L'Inconnue de la Seine, vers 1898-1900
Saint-Denis, Atelier de moulages de la Réunion des musées nationaux
© Musée d’Orsay, Dist. RMN-Grand Palais / DR
Certaines de ces "belles morts" se sont prêtées à tous les fantasmes, comme le célèbre masque de L'Inconnue de la Seine, qui passe pour le moulage du visage d'une jeune noyée, pris à la Morgue vers 1898-1900. Ce visage pur et virginal a suscité l'imagination à la fois d'un Aragon ou d'un Man Ray, au point de devenir, dans l'entre-deux guerres, un mythe visuel et littéraire.
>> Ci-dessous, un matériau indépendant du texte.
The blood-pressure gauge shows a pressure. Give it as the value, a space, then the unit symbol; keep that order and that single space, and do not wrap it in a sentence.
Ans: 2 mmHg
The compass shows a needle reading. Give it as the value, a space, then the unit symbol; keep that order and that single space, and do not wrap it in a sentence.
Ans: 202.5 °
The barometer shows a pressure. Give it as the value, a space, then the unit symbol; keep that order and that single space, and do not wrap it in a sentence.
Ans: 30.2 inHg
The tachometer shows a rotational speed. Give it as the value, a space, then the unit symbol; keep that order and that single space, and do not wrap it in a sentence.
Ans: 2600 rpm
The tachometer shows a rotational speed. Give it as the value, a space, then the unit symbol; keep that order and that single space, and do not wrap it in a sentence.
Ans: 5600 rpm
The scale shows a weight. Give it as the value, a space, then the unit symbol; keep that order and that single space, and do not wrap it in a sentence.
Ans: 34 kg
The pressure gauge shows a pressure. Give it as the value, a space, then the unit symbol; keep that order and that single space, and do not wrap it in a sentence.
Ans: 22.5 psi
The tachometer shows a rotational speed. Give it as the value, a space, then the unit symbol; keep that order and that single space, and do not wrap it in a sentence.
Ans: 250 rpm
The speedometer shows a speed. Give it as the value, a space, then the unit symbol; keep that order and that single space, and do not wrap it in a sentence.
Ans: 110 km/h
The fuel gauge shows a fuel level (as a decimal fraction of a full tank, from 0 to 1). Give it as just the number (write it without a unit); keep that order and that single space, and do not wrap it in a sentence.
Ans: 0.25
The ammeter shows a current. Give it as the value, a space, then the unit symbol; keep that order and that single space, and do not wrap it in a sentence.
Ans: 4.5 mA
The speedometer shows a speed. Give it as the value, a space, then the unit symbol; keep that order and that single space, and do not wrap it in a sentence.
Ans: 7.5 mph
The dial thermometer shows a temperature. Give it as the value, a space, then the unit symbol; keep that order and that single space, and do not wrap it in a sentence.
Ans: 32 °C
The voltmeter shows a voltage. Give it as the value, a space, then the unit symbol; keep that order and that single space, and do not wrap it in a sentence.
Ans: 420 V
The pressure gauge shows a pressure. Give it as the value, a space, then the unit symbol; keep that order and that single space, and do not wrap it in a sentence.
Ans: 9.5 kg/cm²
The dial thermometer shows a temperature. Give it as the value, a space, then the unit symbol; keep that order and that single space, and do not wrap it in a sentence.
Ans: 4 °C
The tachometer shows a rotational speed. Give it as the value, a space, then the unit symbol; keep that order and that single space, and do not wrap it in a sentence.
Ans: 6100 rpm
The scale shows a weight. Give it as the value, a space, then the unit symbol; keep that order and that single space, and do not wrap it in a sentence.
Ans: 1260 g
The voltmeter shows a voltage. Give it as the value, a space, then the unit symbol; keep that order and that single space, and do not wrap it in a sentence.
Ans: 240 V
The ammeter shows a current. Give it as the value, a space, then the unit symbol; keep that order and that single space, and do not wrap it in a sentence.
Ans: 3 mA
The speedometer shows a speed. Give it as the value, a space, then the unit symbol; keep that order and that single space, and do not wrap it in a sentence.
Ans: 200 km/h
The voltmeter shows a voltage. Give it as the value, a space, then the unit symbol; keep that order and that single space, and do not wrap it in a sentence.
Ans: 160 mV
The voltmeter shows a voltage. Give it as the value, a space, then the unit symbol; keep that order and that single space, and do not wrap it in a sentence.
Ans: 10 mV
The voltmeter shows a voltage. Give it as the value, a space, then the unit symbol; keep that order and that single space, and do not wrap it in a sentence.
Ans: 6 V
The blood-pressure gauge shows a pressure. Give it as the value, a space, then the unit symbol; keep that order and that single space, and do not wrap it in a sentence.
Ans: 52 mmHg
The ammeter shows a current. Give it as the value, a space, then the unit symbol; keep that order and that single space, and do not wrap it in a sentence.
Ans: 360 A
La Vierge inconnue, Canal de l'Ourcq, 1927
Paris, collection particulière
© DR - Musée d'Orsay, dist. RMN-Grand Palais / Patrice Schmidt
Mais il s'est trouvé des artistes pour commettre le sacrilège : ainsi Arnulf Rainer s'est-il emparé, à la fin des années 1970, de photographies de masques mortuaires de grands hommes - Beethoven, Frédéric II - pour les repeindre, les maculer, les griffer. Est-ce la métaphore du tabou de la représentation de la mort, qui est apparu au cours du XXe siècle ?
Aujourd'hui, en exposant ces oeuvres, nous souhaitons montrer qu'une lecture pluridisciplinaire, nourrie notamment des apports récents de l'histoire des mentalités, en est désormais possible et qu'elles peuvent rencontrer notre sensibilité contemporaine.